Feathers ruffled, its pride pricked, an irritated Philippines is warning of an "unfriendly" response if Chinese warships keep up their sporadic but deliberate incursions into Philippine territorial waters. Any good the threat will do. In no way will China's knees grow weak at the prospect of an armed confrontation with the Philippines.
Before it does anything precipitate and regrettable, the Philippines needs to understand that China is playing a different gambit with its incursions into Philippine territorial waters. In no way is territorial ambition part of that gambit. China can take the Philippines anytime, but it wants no square inch of Philippine territory, especially if the Filipinos come with the real estate. Taiwan, Hong Kong, and the Uighurs are headache enough for it already.
Chinese incursions into Philippine territory are not to be taken with its provocations in the South China Sea. There, Chinese designs are desperate enough for it to risk international condemnation and intervention. More than most people are willing to realistically concede, it is not territory but fish that China wants out of the South China Sea. Any nation with 1.3 billion people that can riot and revolt if starved would probably take similar risks.
What China hopes to achieve with its incursions into Philippine territorial waters is to draw the American hand. China wants a clearer picture of what America will do in case push comes to shove in the region. America's ambiguity is unnerving China. So far, all that America has really done is make symbolic freedom of navigation missions that it takes great pains to announce for China's benefit, so there would not be any costly misencounter.
For its part, China dutifully obliges America by going through the motions of engaging it in high seas maneuvers. But both countries know war is not likely to result from such calculated maneuvers. If war comes, it comes from a misappreciation of the other's real intentions. That is what China is dying to find out. It knows America is very good at playing ambiguous.
Take a look at the Philippines. To this day, it takes to heart a mutual defense treaty it has with America.

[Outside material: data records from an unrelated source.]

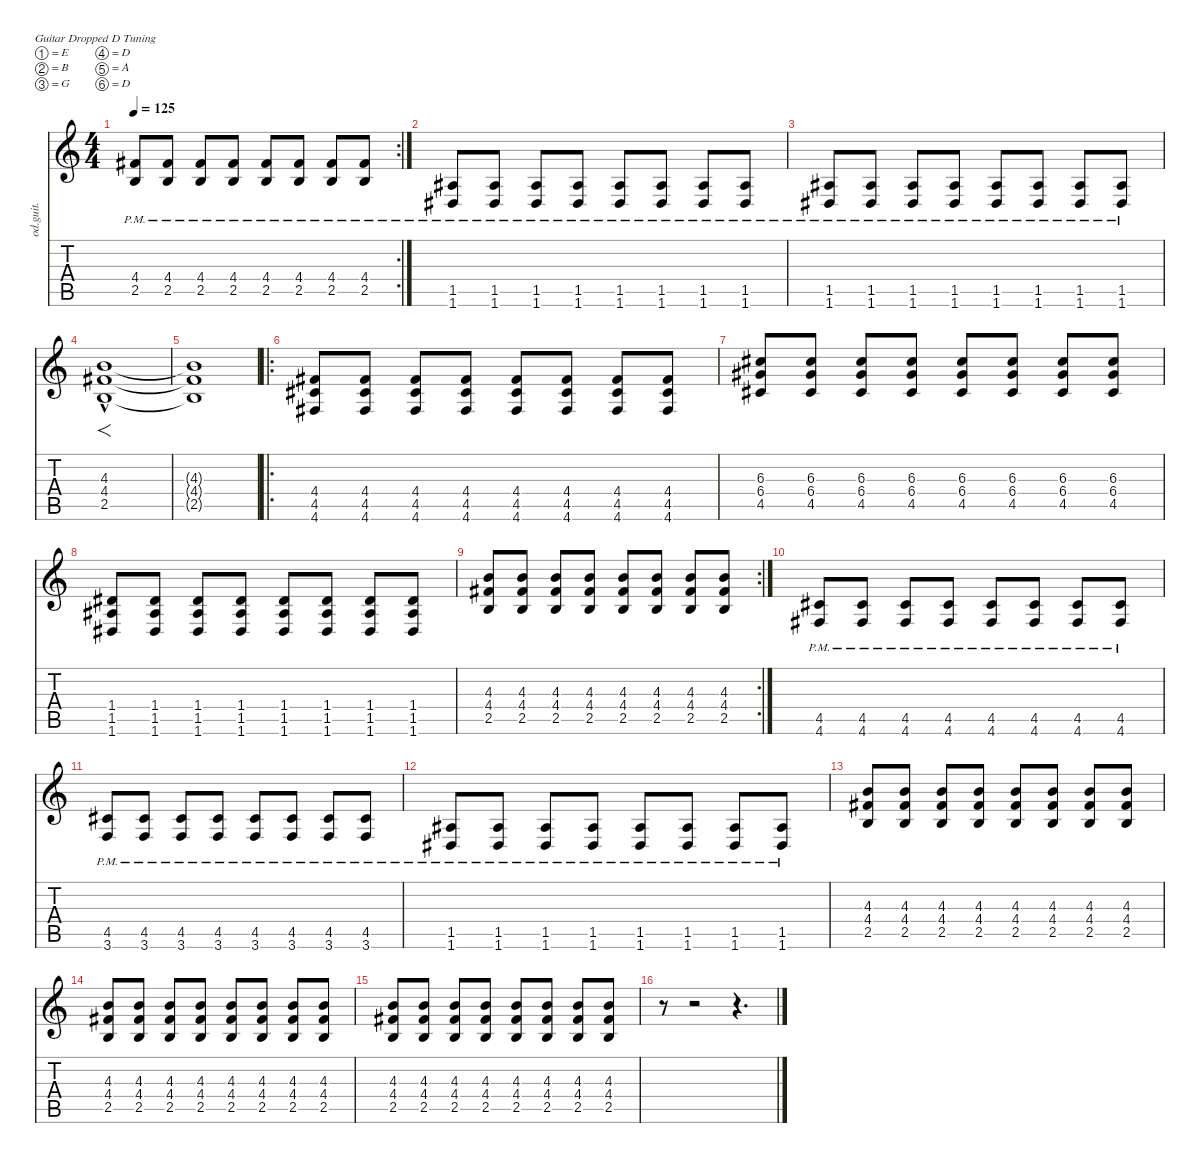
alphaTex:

\defaultSystemsLayout 4
\hideDynamics
\bracketExtendMode nobrackets
\otherSystemsTrackNameOrientation horizontal
\track ("Piste 5" "od.guit.") {instrument overdrivenguitar}
\staff {score tabs}
\tuning (E4 B3 G3 D3 A2 D2)
\rc 2
\ts (4 4)
\tempo 125
\clef g2
\ks c
(4.4{pm acc #} 2.5{pm}).8{dy f} (4.4{pm acc #} 2.5{pm}).8 (4.4{pm acc #} 2.5{pm}).8 (4.4{pm acc #} 2.5{pm}).8 (4.4{pm acc #} 2.5{pm}).8 (4.4{pm acc #} 2.5{pm}).8 (4.4{pm acc #} 2.5{pm}).8 (4.4{pm acc #} 2.5{pm}).8 |
(1.5{pm acc #} 1.6{pm acc #}).8 (1.5{pm acc #} 1.6{pm acc #}).8 (1.5{pm acc #} 1.6{pm acc #}).8 (1.5{pm acc #} 1.6{pm acc #}).8 (1.5{pm acc #} 1.6{pm acc #}).8 (1.5{pm acc #} 1.6{pm acc #}).8 (1.5{pm acc #} 1.6{pm acc #}).8 (1.5{pm acc #} 1.6{pm acc #}).8 |
(1.5{pm acc #} 1.6{pm acc #}).8 (1.5{pm acc #} 1.6{pm acc #}).8 (1.5{pm acc #} 1.6{pm acc #}).8 (1.5{pm acc #} 1.6{pm acc #}).8 (1.5{pm acc #} 1.6{pm acc #}).8 (1.5{pm acc #} 1.6{pm acc #}).8 (1.5{pm acc #} 1.6{pm acc #}).8 (1.5{pm acc #} 1.6{pm acc #}).8 |
(4.3{hac} 4.4{hac acc #} 2.5{hac}).1{f} |
(4.3{t} 4.4{t acc #} 2.5{t}).1 |
\ro
(4.4{acc #} 4.5{acc #} 4.6{acc #}).8 (4.4{acc #} 4.5{acc #} 4.6{acc #}).8 (4.4{acc #} 4.5{acc #} 4.6{acc #}).8 (4.4{acc #} 4.5{acc #} 4.6{acc #}).8 (4.4{acc #} 4.5{acc #} 4.6{acc #}).8 (4.4{acc #} 4.5{acc #} 4.6{acc #}).8 (4.4{acc #} 4.5{acc #} 4.6{acc #}).8 (4.4{acc #} 4.5{acc #} 4.6{acc #}).8 |
(6.3{acc #} 6.4{acc #} 4.5{acc #}).8 (6.3{acc #} 6.4{acc #} 4.5{acc #}).8 (6.3{acc #} 6.4{acc #} 4.5{acc #}).8 (6.3{acc #} 6.4{acc #} 4.5{acc #}).8 (6.3{acc #} 6.4{acc #} 4.5{acc #}).8 (6.3{acc #} 6.4{acc #} 4.5{acc #}).8 (6.3{acc #} 6.4{acc #} 4.5{acc #}).8 (6.3{acc #} 6.4{acc #} 4.5{acc #}).8 |
(1.4{acc #} 1.5{acc #} 1.6{acc #}).8 (1.4{acc #} 1.5{acc #} 1.6{acc #}).8 (1.4{acc #} 1.5{acc #} 1.6{acc #}).8 (1.4{acc #} 1.5{acc #} 1.6{acc #}).8 (1.4{acc #} 1.5{acc #} 1.6{acc #}).8 (1.4{acc #} 1.5{acc #} 1.6{acc #}).8 (1.4{acc #} 1.5{acc #} 1.6{acc #}).8 (1.4{acc #} 1.5{acc #} 1.6{acc #}).8 |
\rc 2
(4.3 4.4{acc #} 2.5).8 (4.3 4.4{acc #} 2.5).8 (4.3 4.4{acc #} 2.5).8 (4.3 4.4{acc #} 2.5).8 (4.3 4.4{acc #} 2.5).8 (4.3 4.4{acc #} 2.5).8 (4.3 4.4{acc #} 2.5).8 (4.3 4.4{acc #} 2.5).8 |
(4.5{pm acc #} 4.6{pm acc #}).8 (4.5{pm acc #} 4.6{pm acc #}).8 (4.5{pm acc #} 4.6{pm acc #}).8 (4.5{pm acc #} 4.6{pm acc #}).8 (4.5{pm acc #} 4.6{pm acc #}).8 (4.5{pm acc #} 4.6{pm acc #}).8 (4.5{pm acc #} 4.6{pm acc #}).8 (4.5{pm acc #} 4.6{pm acc #}).8 |
(4.5{pm acc #} 3.6{pm}).8 (4.5{pm acc #} 3.6{pm}).8 (4.5{pm acc #} 3.6{pm}).8 (4.5{pm acc #} 3.6{pm}).8 (4.5{pm acc #} 3.6{pm}).8 (4.5{pm acc #} 3.6{pm}).8 (4.5{pm acc #} 3.6{pm}).8 (4.5{pm acc #} 3.6{pm}).8 |
(1.5{pm acc #} 1.6{pm acc #}).8 (1.5{pm acc #} 1.6{pm acc #}).8 (1.5{pm acc #} 1.6{pm acc #}).8 (1.5{pm acc #} 1.6{pm acc #}).8 (1.5{pm acc #} 1.6{pm acc #}).8 (1.5{pm acc #} 1.6{pm acc #}).8 (1.5{pm acc #} 1.6{pm acc #}).8 (1.5{pm acc #} 1.6{pm acc #}).8 |
(4.3 4.4{acc #} 2.5).8 (4.3 4.4{acc #} 2.5).8 (4.3 4.4{acc #} 2.5).8 (4.3 4.4{acc #} 2.5).8 (4.3 4.4{acc #} 2.5).8 (4.3 4.4{acc #} 2.5).8 (4.3 4.4{acc #} 2.5).8 (4.3 4.4{acc #} 2.5).8 |
(4.3 4.4{acc #} 2.5).8 (4.3 4.4{acc #} 2.5).8 (4.3 4.4{acc #} 2.5).8 (4.3 4.4{acc #} 2.5).8 (4.3 4.4{acc #} 2.5).8 (4.3 4.4{acc #} 2.5).8 (4.3 4.4{acc #} 2.5).8 (4.3 4.4{acc #} 2.5).8 |
(4.3 4.4{acc #} 2.5).8 (4.3 4.4{acc #} 2.5).8 (4.3 4.4{acc #} 2.5).8 (4.3 4.4{acc #} 2.5).8 (4.3 4.4{acc #} 2.5).8 (4.3 4.4{acc #} 2.5).8 (4.3 4.4{acc #} 2.5).8 (4.3 4.4{acc #} 2.5).8 |
r.8 r.2 r.4{d}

So desperate is it for America's help that it has completely ignored the fact that the treaty was crafted during the Cold War when America needed all the friends and allies willing to die for it on the promise of reciprocity as it faced a new and more threatening global order that emerged after the Second World War.
But that threat has largely dissipated with the breakup of the Soviet Union in 1991. America now faces newer threats that do not put the Philippines in the same strategic territorial role as before. With its superiority in surveillance technology and intelligence, America could not have missed what China was up to in the South China Sea, including activities detrimental to friend, ally, and treaty partner Philippines
America of course made a lot of noise, but a lot of noise does not a firm expression of intention make. As in mahjong, China wants to know what to anticipate. By making incursions into the territory of a treaty partner, China is making a calculated risk to see if it can provoke an American reaction that will indicate its future action. The calculation is that any trouble that may arise will be limited but the insights gained will be priceless.